Libertar um animal exótico na natureza é, antes de um ato de amor aos bichos, uma grande burrice. Por animais exóticos, entendam-se as espécies que não são nativas do Brasil, aqueles animais belos ou estranhos que compramos nas chiques pet shops de hoje, como as iguanas. Às vezes, o animal que era gracioso e doce no começo, torna-se incômodo e a solução é dada da forma mais estúpida possível, soltando-o num sítio ou num matagal da área rural. O cientista Jacques Vielliard anuncia três desastres possíveis: ou o animal morre porque não tem e não sabe como sobreviver num ambiente diferente de seu habitat natural, ou irá contaminar outros bichos, porque está doente, ou vai virar uma praga e competir com espécies nativas.

Exemplos clássicos e até tragicômicos vêm da Austrália, que tem uma fauna nativa muito peculiar e exclusiva. Saudosos dos coelhos de sua ilha natal (e bastante interessados em se divertir com a caça), os colonizadores britânicos decidiram levar os roedores para a nova terra. Sem predadores naturais à altura, os prolíficos coelhos viraram praga e passaram a atacar as plantações. A solução, que num momento parecia brilhante, revelou-se uma trapalhada: os colonizadores resolveram importar outro animal, um predador de coelhos, a raposa. Estas proliferaram e, além de comerem os roedores e não conseguirem exterminá-los, passaram a atacar indefesas espécies da fauna australiana nativa.

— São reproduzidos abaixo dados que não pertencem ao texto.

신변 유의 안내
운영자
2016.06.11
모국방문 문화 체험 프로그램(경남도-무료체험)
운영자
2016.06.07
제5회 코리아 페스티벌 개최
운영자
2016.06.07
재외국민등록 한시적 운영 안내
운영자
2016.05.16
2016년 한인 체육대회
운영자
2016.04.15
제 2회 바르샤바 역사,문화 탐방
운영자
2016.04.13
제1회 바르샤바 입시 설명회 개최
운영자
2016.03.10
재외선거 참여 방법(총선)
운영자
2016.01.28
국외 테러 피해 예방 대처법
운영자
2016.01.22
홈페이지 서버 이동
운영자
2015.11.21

Os gatos domésticos, por outro lado, ainda dão muita dor de cabeça aos zoólogos e ambientalistas da Austrália. Lá eles praticamente se asselvajaram e tornaram-se uma ameaça à fauna local. Tanto que hoje são caçados impiedosamente. Mas o exemplo mais curioso da Austrália é a importação do brasileiríssimo sapo-cururu, relata Vielliard. Lá, os anfíbios prosperaram e, para não variar, viraram praga. Chegam a impedir o trânsito de veículos em estradas tal a sua quantidade.

No Brasil há os exemplos da introdução de duas espécies selvagens de aves, os pardais europeus e os bicos-de-lacre, oriundos da África. Os primeiros ganharam status de praga urbana e chegaram a ser apontados como responsáveis pelo sumiço dos tico-ticos, com quem competiriam, o que não está confirmado. O tico-tico, na verdade, é parasitado por outra espécie de pássaro, o chopim. Este ataca os ninhos do tico-tico, descartando os ovos e colocando os seus no lugar. Por instinto a mãe tico-tico criará o filhote como se fosse seu.

Os bicos-de-lacre, belos pássaros ornamentais, adaptaram-se bem ao meio rural e urbano e são vistos sobretudo em capinzais com sementes. Mais recentes são os exemplos do caramujo gigante da África e uma espécie de mexilhão asiático. O primeiro, introduzido para fins comerciais, já é uma ameaça ambiental. O segundo, vindo para o continente no lastro de navios, está proliferando em águas da Bacia do Prata, podendo chegar ao Pantanal. Esse mexilhão é, além de problema ambiental, uma dor de cabeça mais aguda com conseqüências até para a economia do Pais, pois a espécie tem o hábito de se instalar e se reproduzir em turbinas de hidrelétricas, chegando a travar os mecanismos. Dá para imaginar Itaipu travando as turbinas e pondo boa parte do Brasil às escuras.

Há outros invasores, ainda. No Rio Grande do Sul, há o javali, que vem causando prejuízos ao cultivo de arroz. Alguns peixes exóticos como a carpa, a tilápia e o bagre africano fogem de locais onde são criados e atacam as populações de peixes nativos.